The weekend’s G20 meeting in Japan saw some thawing of trade relations between the US and China, helping support the US Dollar exchange rate and see some selling of safe-haven currencies. The Euro, however, is struggling in the face of differing opinions among European leaders as to who should be the next European Commission President, with the drag here being sufficient to lift even the Pound (GBP/EUR), which remains haunted by the risk of a no-deal Brexit. The move away from safe-haven assets has also seen the Pound soar against the Swiss Franc (GBP/CHF).
US Dollar Exchange Rate Gains on Positive Trade News
Gains are being seen for the US Dollar against major currencies including the Pound (GBP/USD) and Euro (EUR/USD) off the back of what the market has deemed to be productive trade talks at the weekend between the US and Chinese Presidents.

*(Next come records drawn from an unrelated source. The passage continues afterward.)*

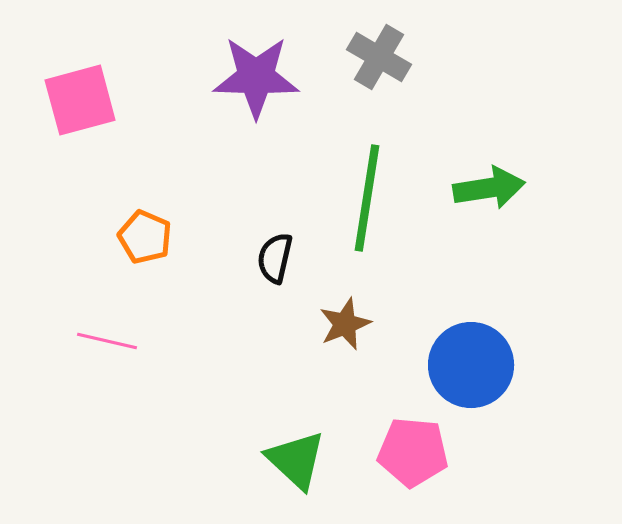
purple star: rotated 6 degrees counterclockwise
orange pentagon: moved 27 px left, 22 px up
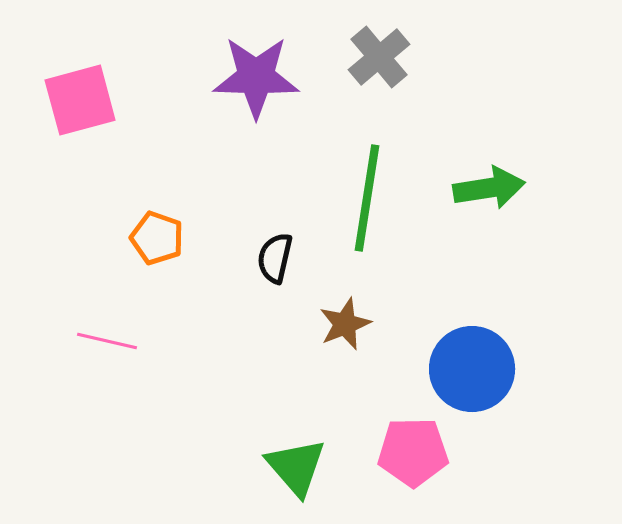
gray cross: rotated 20 degrees clockwise
orange pentagon: moved 12 px right, 1 px down; rotated 4 degrees counterclockwise
blue circle: moved 1 px right, 4 px down
pink pentagon: rotated 6 degrees counterclockwise
green triangle: moved 7 px down; rotated 6 degrees clockwise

Donald Trump has confirmed that further tariff increases on Chinese imports will be delayed, and there’s anticipation that the truce is likely to deliver some cheer for the broader US economy. As such, the aggressive spate of Federal Reserve rate cuts that many had been pricing in for the latter half of 2019 are being scaled back, with this translating into a stronger US Dollar exchange rate as a result.
European Commission President Talks Drag on Euro Exchange Rate
The Euro exchange rate is struggling in the wake of yesterday’s failure for European leaders to agree on a nomination to propose a new European Commission President. The position has to be ratified by MEPs and given the scale of this influential role, there’s no shortage of opinions as to who ought to be taking the helm. The European Union faces a host of challenges in the coming years, so the appointment has the potential to provide some significant influence over the future direction of the common currency. For now, however, a compromise seems some way off and markets haven’t been shy of highlighting the uncertainty by selling down the Euro. Against the US Dollar, (EUR/USD) the Euro has lost almost a full cent since Friday afternoon.

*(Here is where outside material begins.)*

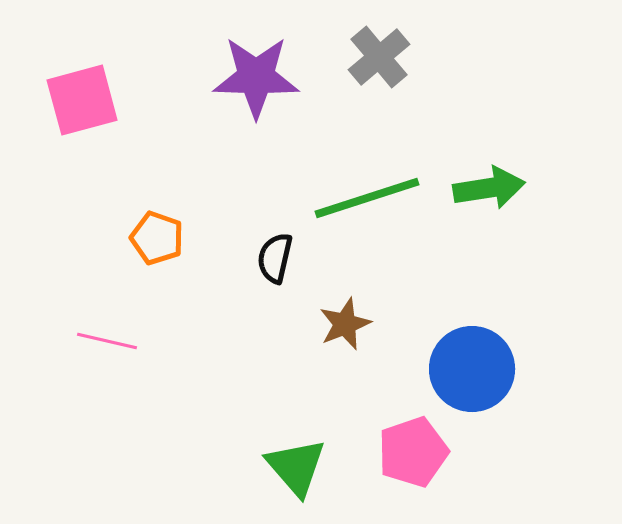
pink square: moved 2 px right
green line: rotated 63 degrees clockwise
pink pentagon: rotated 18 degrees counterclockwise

UK PM Contenders on Brexit
More has been seen from the final two Conservative Party leadership contenders over the weekend, specifically in regard to the technicalities of how they would handle the fall-out from a no-deal Brexit. Details of how each would plan to execute Brexit within 100 days of gaining office and renewed acknowledgement of the real economic impact this would have appears to have at least shored up the Pound against major currencies, although as noted above Pound-Euro (GBP/EUR) gains are primarily being driven by the current bout of inertia in the European Parliamentary process.
Update: The Pound has softened against the US Dollar (GBP/USD), Euro (GBP/EUR) and Swiss Franc (GBP/CHF) in Tuesday’s early UK trading as political uncertainty weighs and yesterday’s UK manufacturing stat lingers in the market. Additionally, data this morning has shown house price growth is continuing with sluggish growth, coming in at 0.5% on the year in June, down from the previous 0.6% reading.
Why Did it Move? Pound to Swiss Franc (GBP/CHF) Exchange Rate
The British Pound has jumped against the Swiss Franc (GBP/CHF), having added a full cent since Friday night’s close. Signs of a softening in the trade stand-off between the US and China is proving sufficient to see some of the risk aversion abate and this is driving investors away from safe-haven currencies. Having closed on Friday night at 1.2360, the cross has this morning traded as high as 1.2475.